## [BRIEF]
Render the lines below as a JSON list of strings, one string per line, without the blank lines. Leave the pictures out of the answer.

=====

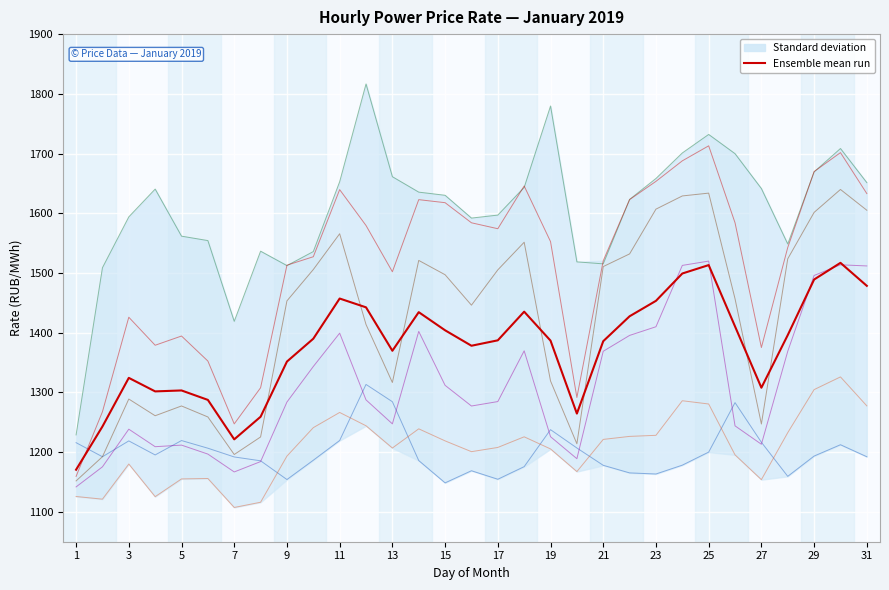

Does the chart display data point markers on the line(s)?

No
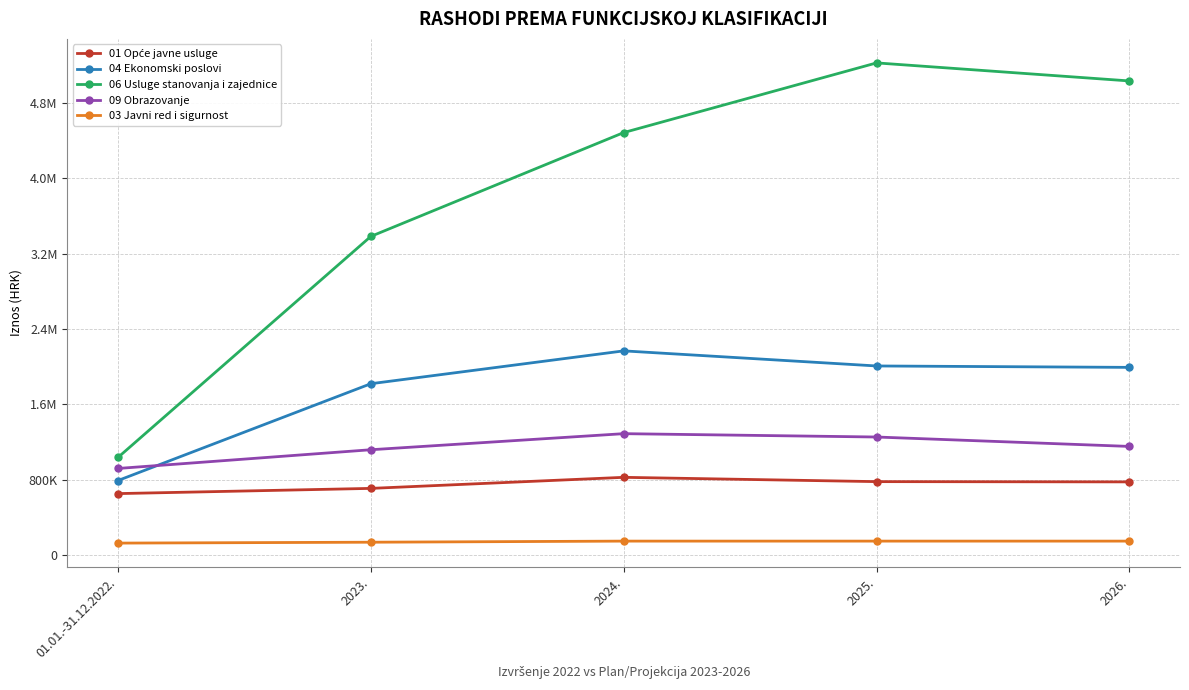

What is the label of the 3rd point from the right?

2024.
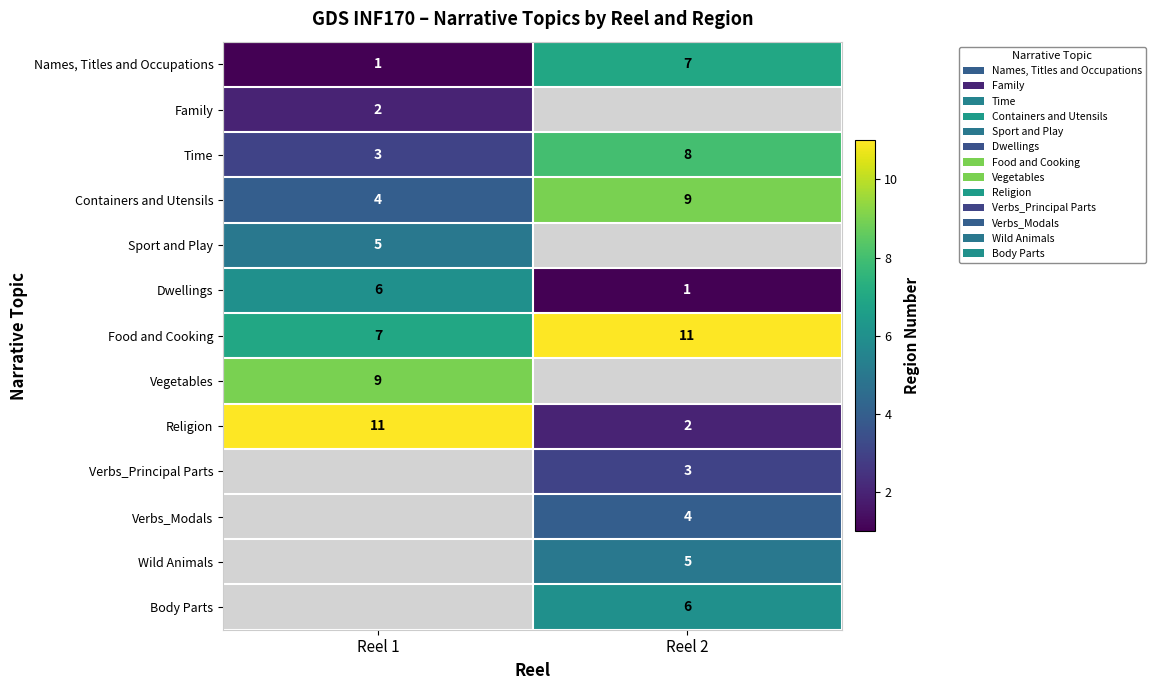

What is the smallest value displayed?

1.0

=====

## [ANSWER AREA]
[
  "Does the chart display data point markers on the line(s)?",
  "No",
  "What is the label of the 3rd point from the right?",
  "2024.",
  "What is the smallest value displayed?",
  "1.0"
]